President Trump announced Monday via Twitter that he was “making good,” on his “promise to defend our Farmers & Ranchers from unjustified trade retaliation by foreign nations,” that promise is a “2nd round of Market Facilitation Payments.”
Market Facilitation Payments:
According to the USDA Farmers.gov, the Market Facilitation Program (MFP) is a program designed to help farmers and ranchers whose “whose commodities have been directly impacted by unjustified foreign retaliatory tariffs, resulting in the loss of traditional export markets. The MFP “will provide direct payments to eligible producers of soybeans, sorghum, corn, wheat, cotton, dairy, hogs, shelled almonds, and fresh sweet cherries.”
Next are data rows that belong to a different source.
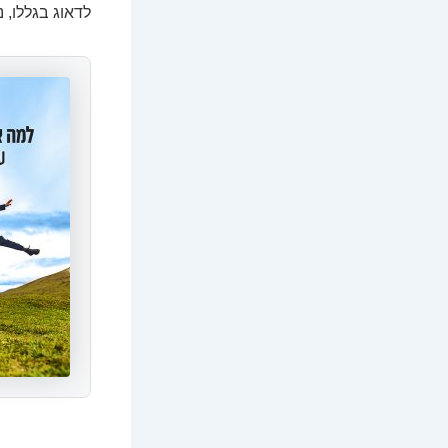
לדאוג בגללו, נ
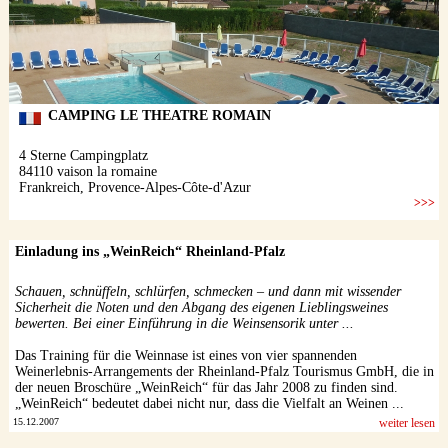
Einladung ins „WeinReich“ Rheinland-Pfalz
Schauen, schnüffeln, schlürfen, schmecken – und dann mit wissender
Sicherheit die Noten und den Abgang des eigenen Lieblingsweines
bewerten. Bei einer Einführung in die Weinsensorik unter ...
Das Training für die Weinnase ist eines von vier spannenden
Weinerlebnis-Arrangements der Rheinland-Pfalz Tourismus GmbH, die in
der neuen Broschüre „WeinReich“ für das Jahr 2008 zu finden sind.
„WeinReich“ bedeutet dabei nicht nur, dass die Vielfalt an Weinen ...
15.12.2007
weiter lesen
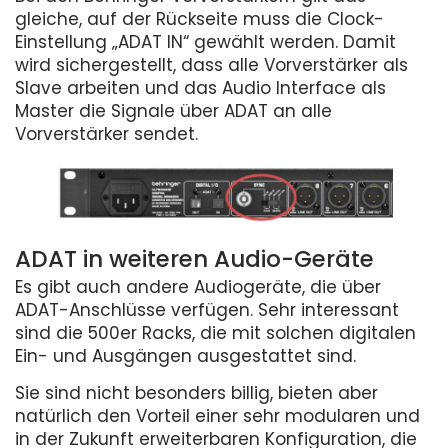
gleiche, auf der Rückseite muss die Clock-
Einstellung „ADAT IN“ gewählt werden. Damit
wird sichergestellt, dass alle Vorverstärker als
Slave arbeiten und das Audio Interface als
Master die Signale über ADAT an alle
Vorverstärker sendet.
ADAT in weiteren Audio-Geräte
Es gibt auch andere Audiogeräte, die über
ADAT-Anschlüsse verfügen. Sehr interessant
sind die 500er Racks, die mit solchen digitalen
Ein- und Ausgängen ausgestattet sind.
Sie sind nicht besonders billig, bieten aber
natürlich den Vorteil einer sehr modularen und
in der Zukunft erweiterbaren Konfiguration, die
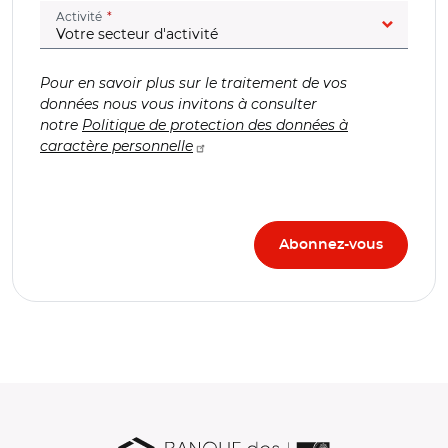
(champ obligatoire)
Activité
Pour en savoir plus sur le traitement de vos
données nous vous invitons à consulter
notre
Politique de protection des données à
caractère personnelle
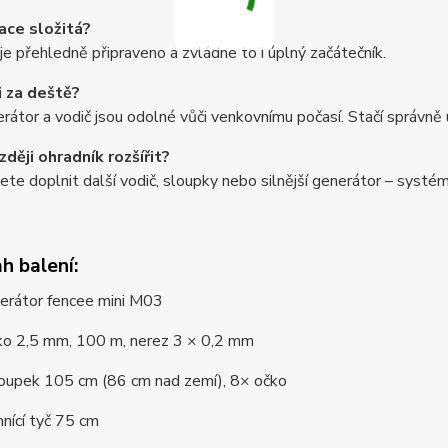
lace složitá?
je přehledně připraveno a zvládne to i úplný začátečník.
i za deště?
rátor a vodič jsou odolné vůči venkovnímu počasí. Stačí správně
ději ohradník rozšířit?
te doplnit další vodič, sloupky nebo silnější generátor – systém
h balení:
átor fencee mini M03
 2,5 mm, 100 m, nerez 3 × 0,2 mm
pek 105 cm (86 cm nad zemí), 8× očko
cí tyč 75 cm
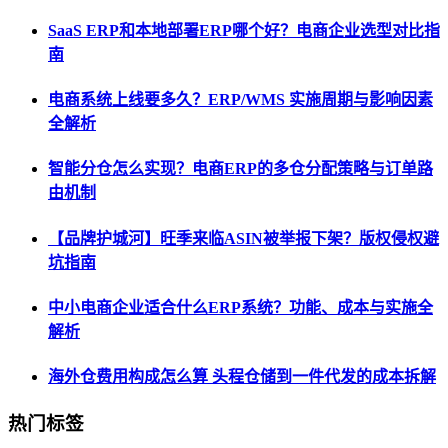
SaaS ERP和本地部署ERP哪个好？电商企业选型对比指
南
电商系统上线要多久？ERP/WMS 实施周期与影响因素
全解析
智能分仓怎么实现？电商ERP的多仓分配策略与订单路
由机制
【品牌护城河】旺季来临ASIN被举报下架？版权侵权避
坑指南
中小电商企业适合什么ERP系统？功能、成本与实施全
解析
海外仓费用构成怎么算 头程仓储到一件代发的成本拆解
热门标签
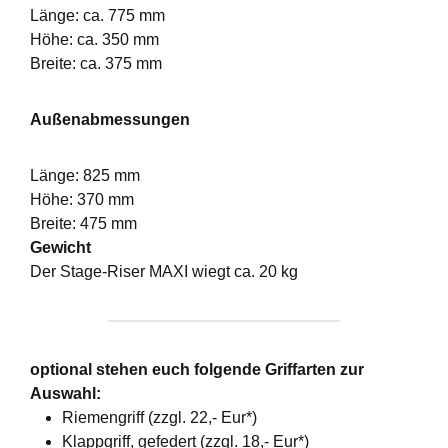
Länge: ca. 775 mm
Höhe: ca. 350 mm
Breite: ca. 375 mm
Außenabmessungen
Länge: 825 mm
Höhe: 370 mm
Breite: 475 mm
Gewicht
Der Stage-Riser MAXI wiegt ca. 20 kg
optional stehen euch folgende Griffarten zur
Auswahl:
Riemengriff (zzgl. 22,- Eur*)
Klappgriff, gefedert (zzgl. 18,- Eur*)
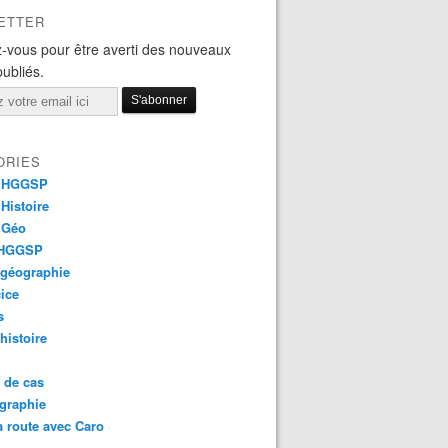
ETTER
-vous pour être averti des nouveaux
publiés.
ORIES
 HGGSP
Histoire
 Géo
 HGGSP
 géographie
ice
s
 histoire
 de cas
graphie
a route avec Caro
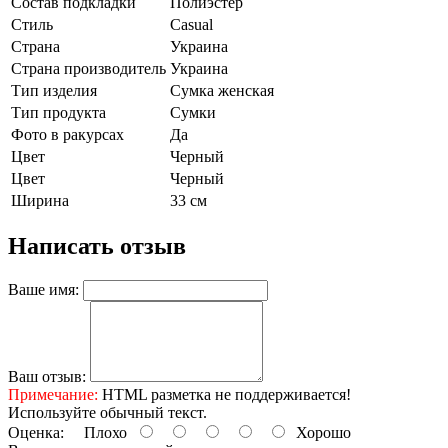
Состав подкладки
Полиэстер
Стиль
Casual
Страна
Украина
Страна производитель
Украина
Тип изделия
Сумка женская
Тип продукта
Сумки
Фото в ракурсах
Да
Цвет
Черный
Цвет
Черный
Ширина
33 см
Написать отзыв
Ваше имя:
Ваш отзыв:
Примечание:
HTML разметка не поддерживается!
Используйте обычный текст.
Оценка:
Плохо
Хорошо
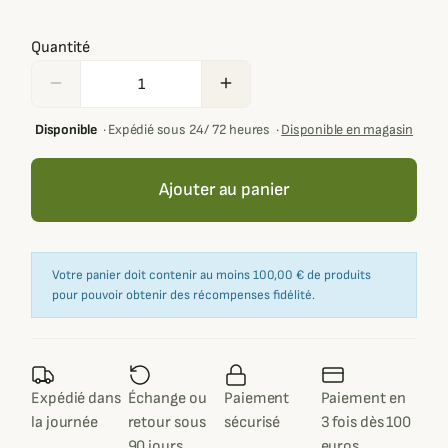
Quantité
remove
add
Disponible
·
Expédié sous 24/ 72 heures
·
Disponible en magasin
Ajouter au panier
Votre panier doit contenir au moins 100,00 € de produits
pour pouvoir obtenir des récompenses fidélité.
Expédié dans
Échange ou
Paiement
Paiement en
la journée
retour sous
sécurisé
3 fois dès 100
90 jours
euros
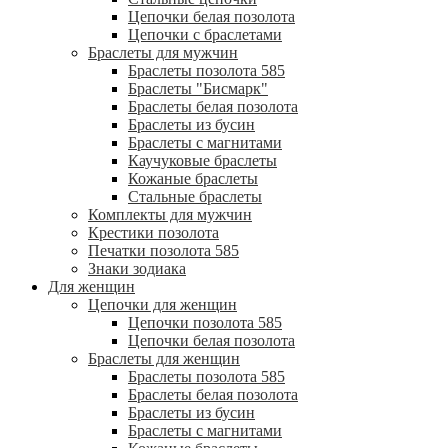
Цепочки белая позолота
Цепочки с браслетами
Браслеты для мужчин
Браслеты позолота 585
Браслеты "Бисмарк"
Браслеты белая позолота
Браслеты из бусин
Браслеты с магнитами
Каучуковые браслеты
Кожаные браслеты
Стальные браслеты
Комплекты для мужчин
Крестики позолота
Печатки позолота 585
Знаки зодиака
Для женщин
Цепочки для женщин
Цепочки позолота 585
Цепочки белая позолота
Браслеты для женщин
Браслеты позолота 585
Браслеты белая позолота
Браслеты из бусин
Браслеты с магнитами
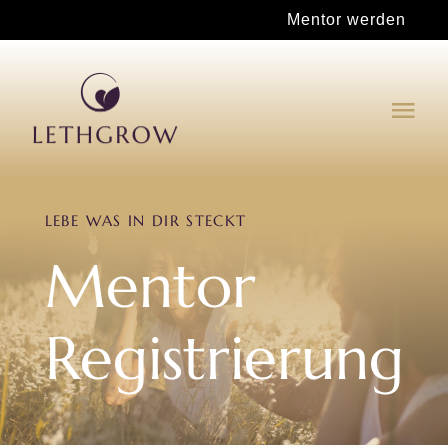
Zum
Mentor werden
Inhalt
springen
Tog
Navi
Für deinen Wachstum
LEBE WAS IN DIR STECKT
Mentor werden
Mentor
Shop
Registrierung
According to the linked website, the MFP, is one of three programs available to aid farmers hurt by economic woes.
The USDA announced in a press release published Monday, that this would be the final round of, “of trade mitigation payments aimed at assisting farmers suffering from damage due to unjustified trade retaliation by foreign nations.”
The first round was announced in July as the News Blender reported at the time, the plan was to “extend some $12 billion in emergency aid to farmers.”
In November the News Blender reported that soybean farmers have been hardest hit by the trade war between the U.S. and China, as they had planted their largest crop “to meet the rising demand from China,” in light of the trade war, some farmers made the decision “to plow under their fields of unharvested beans,” as selling to China was no longer feasible.
According to a Reuters report the aid program by mid-November had only paid out $873.8 million of the announced $12 billion in aid.
Congressman Justin Amash (R-MI) responded to President Trump’s announcement via Twitter.
The Washington Post reported on Monday that the 2nd round would be $11 billion in “trade mitigation payments.”
Roger Johnson the President of the Washington-based National Farmers Union told the Wall Street Journal that while he “welcomed the payments,” he cautioned that farmers will contend for years from this years trade disputes, “we’re no longer a reliable trading partner. This is a long-term problem we’ve created.”
The article also notes that the USDA is “also spending $200 million to promote U.S. farm goods in other export markets, and is buying up to $1.2 billion worth of such commodities, which will be distributed to food-assistance programs.”
For What It’s Worth President Trump in March announced tariffs on Steel @ 25 percent and 10 percent on Aluminum for all nations. In September the Trump Administration announced a 10 percent tariff on $200 billion of Chinese exports. Bloomberg has a timeline of the trade war between the U.S. and China.